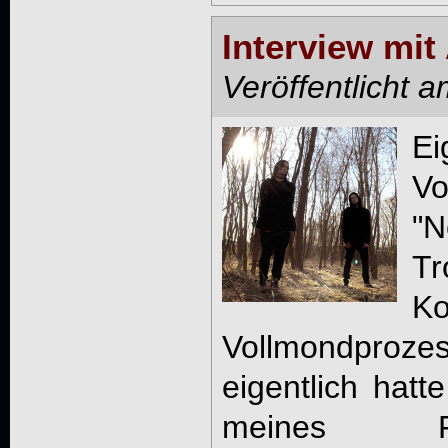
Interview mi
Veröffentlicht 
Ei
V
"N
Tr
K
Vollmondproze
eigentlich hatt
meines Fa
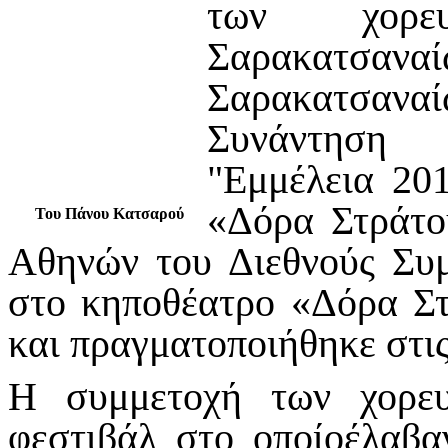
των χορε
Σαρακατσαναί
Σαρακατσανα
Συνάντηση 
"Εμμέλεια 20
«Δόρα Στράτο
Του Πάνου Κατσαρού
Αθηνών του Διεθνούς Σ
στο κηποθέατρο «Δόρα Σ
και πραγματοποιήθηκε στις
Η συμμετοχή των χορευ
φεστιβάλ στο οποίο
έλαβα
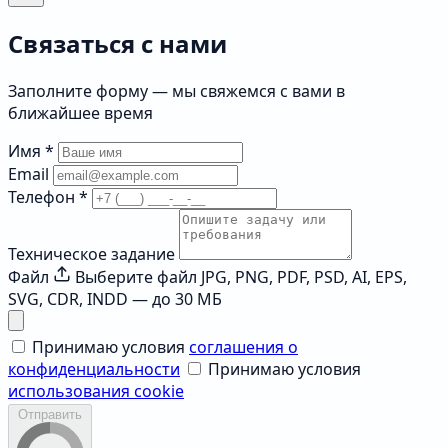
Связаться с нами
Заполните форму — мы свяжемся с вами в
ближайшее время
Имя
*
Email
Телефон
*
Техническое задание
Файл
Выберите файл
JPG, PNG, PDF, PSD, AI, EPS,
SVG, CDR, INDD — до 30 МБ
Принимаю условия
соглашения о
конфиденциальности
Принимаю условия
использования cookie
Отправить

| WHAT YOU HAVE TO DO |
Please give these lines again with every "Принимаю условия" changed to "Согласен с условиями", keeping everything else the same. Leave the pictures out of your answer.

| ANSWER TO THIS PROBLEM |
Interview mi
Veröffentlicht 
Ei
V
"N
Tr
K
Vollmondproze
eigentlich hatt
meines Fa
των χορε
Σαρακατσαναί
Σαρακατσανα
Συνάντηση 
"Εμμέλεια 20
«Δόρα Στράτο
Του Πάνου Κατσαρού
Αθηνών του Διεθνούς Σ
στο κηποθέατρο «Δόρα Σ
και πραγματοποιήθηκε στις
Η συμμετοχή των χορευ
φεστιβάλ στο οποίο
έλαβα
Связаться с нами
Заполните форму — мы свяжемся с вами в
ближайшее время
Имя
*
Email
Телефон
*
Техническое задание
Файл
Выберите файл
JPG, PNG, PDF, PSD, AI, EPS,
SVG, CDR, INDD — до 30 МБ
Согласен с условиями
соглашения о
конфиденциальности
Согласен с условиями
использования cookie
Отправить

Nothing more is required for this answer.